The debate therefore focused on the work started by AIsla regarding shared care planning, as defined in Article 5 of Law No. 219 of 2017. Since 2014, Aisla has been engaged in drafting a consensus document on the therapeutic choices of the person affected by ALS with multidisciplinary teams. “The unpredictability of ALS is different from person to person and never univocal – recalls Daniela Cattaneo, Aisla palliative care doctor – We need to invest in an empathic bond with palliative care experts. The synergy with a specialized team can outline personalized paths for the well-being of the person, offering support that reduces the possibility of urgent or emergency hospitalizations”

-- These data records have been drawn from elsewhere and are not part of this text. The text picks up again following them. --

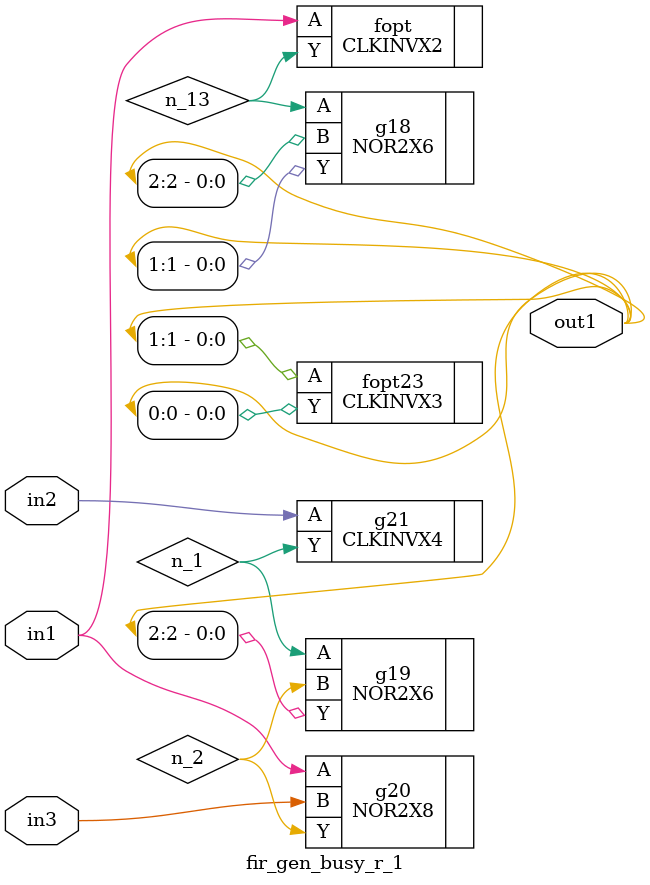
<source format=v>
`timescale 1ps / 1ps


module fir_gen_busy_r_1(in1, in2, in3, out1);
  input in1, in2, in3;
  output [2:0] out1;
  wire in1, in2, in3;
  wire [2:0] out1;
  wire n_1, n_2, n_13;
  NOR2X6 g18(.A (n_13), .B (out1[2]), .Y (out1[1]));
  NOR2X6 g19(.A (n_1), .B (n_2), .Y (out1[2]));
  NOR2X8 g20(.A (in1), .B (in3), .Y (n_2));
  CLKINVX4 g21(.A (in2), .Y (n_1));
  CLKINVX2 fopt(.A (in1), .Y (n_13));
  CLKINVX3 fopt23(.A (out1[1]), .Y (out1[0]));
endmodule




</source>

“The complex of laws with respect to ethics changes rapidly – observes Lucia Craxi, vice president of the Bioethics Consulta and researcher in the Bind department of the University of Palermo – but our common feeling changes in a much slower and less linear way. Our narrative of medicine sees the doctor as a warrior hero, I would like a narrative in which the hero is the patient, who can also decide not necessarily to be a warrior. Therefore the duty of care, in the biomedical sense, must move towards respecting the self-determination of the person. Life is an inviolable good”. It is a cultural and systemic approach that overturns the traditional performance model.
In his speech, Pietro Cognato, bioethicist theologian from the Pontifical Theological Faculty of Sicily, took his cue from the letter ‘Samaritanus bonus’, from the Congregation for the Doctrine of the Faith, which recalls the example of St. Camillus de Lellis, founder of the Order of Ministers of the sick. Present at the table were Angela Fundarò, vice president of the Sant’Elia Foundation, Bice di Piazza, contact person for Aisal Palermo, Antonino Petronaci, Case Manager Team Sla Samot, Vincenzo La Bella, coordinator of the Sla Auo Center of Palermo, the mayor of Palermo Roberto Lagalla who awarded an award to Michele La Pusata ‘example of life lived at the service of the Common Good”.